Researchers have calculated that if businesses became 30% employee-owned, it would produce a significant change in the concentration of wealth. Specifically, the wealth share of those with below-median wealth would increase from 1% to 6% of total wealth. The net wealth of the average black family would increase by more than 400%, from $24,100 to $106,271. We are unlikely to see anything like 30% employee ownership in our lifetimes, but we could reasonably target 5-10%.

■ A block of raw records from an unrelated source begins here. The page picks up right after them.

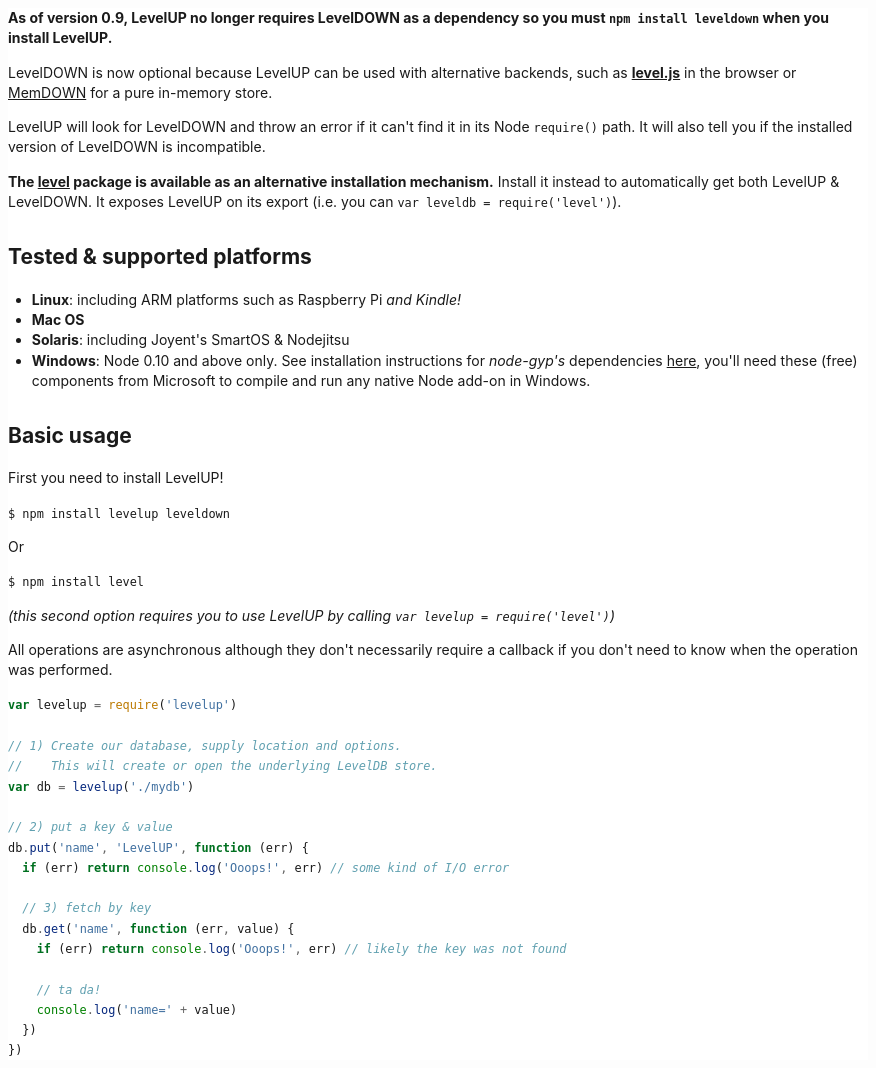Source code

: **As of version 0.9, LevelUP no longer requires LevelDOWN as a dependency so you must `npm install leveldown` when you install LevelUP.**

LevelDOWN is now optional because LevelUP can be used with alternative backends, such as **[level.js](https://github.com/maxogden/level.js)** in the browser or [MemDOWN](https://github.com/level/memdown) for a pure in-memory store.

LevelUP will look for LevelDOWN and throw an error if it can't find it in its Node `require()` path. It will also tell you if the installed version of LevelDOWN is incompatible.

**The [level](https://github.com/level/level) package is available as an alternative installation mechanism.** Install it instead to automatically get both LevelUP & LevelDOWN. It exposes LevelUP on its export (i.e. you can `var leveldb = require('level')`).


<a name="platforms"></a>
Tested & supported platforms
----------------------------

  * **Linux**: including ARM platforms such as Raspberry Pi *and Kindle!*
  * **Mac OS**
  * **Solaris**: including Joyent's SmartOS & Nodejitsu
  * **Windows**: Node 0.10 and above only. See installation instructions for *node-gyp's* dependencies [here](https://github.com/TooTallNate/node-gyp#installation), you'll need these (free) components from Microsoft to compile and run any native Node add-on in Windows.

<a name="basic"></a>
Basic usage
-----------

First you need to install LevelUP!

```sh
$ npm install levelup leveldown
```

Or

```sh
$ npm install level
```

*(this second option requires you to use LevelUP by calling `var levelup = require('level')`)*


All operations are asynchronous although they don't necessarily require a callback if you don't need to know when the operation was performed.

```js
var levelup = require('levelup')

// 1) Create our database, supply location and options.
//    This will create or open the underlying LevelDB store.
var db = levelup('./mydb')

// 2) put a key & value
db.put('name', 'LevelUP', function (err) {
  if (err) return console.log('Ooops!', err) // some kind of I/O error

  // 3) fetch by key
  db.get('name', function (err, value) {
    if (err) return console.log('Ooops!', err) // likely the key was not found

    // ta da!
    console.log('name=' + value)
  })
})
```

The IMF finds trickle-down hurts GDP growth a little, while trickle-up helps significantly. GDP growth is actually 0.08% lower in the five years following a 1% increase concentration of wealth in the top 20%. In contrast, increasing the share of income to the bottom 20% by 1% is associated with 0.38% rise in GDP. Since most of the variability in returns for investors is linked to a growing economy (see The Importance of Asset Allocation) and increased employee ownership is positively associated with increased productivity when accompanied by increased voice, a strategy of moving shares from the top of corporate pyramids to the bottom and the middle is a win/win. The only losers will be those whose status is derived from dominating their subordinates.
ICCR Proxy Resolutions and Voting Guide: More
For more trends read the Executive Summary. Download the full Guide here. Watch the launch webinar. Late-breaking news! Exxon released a full Lobbying Disclosure Report in response to the Steelworker’s 2021 shareholder proposal which received 55.6% support. This effort took 10 years. Working on corporate accountability and workplace democracy is not something for those who expect to see immediate changes.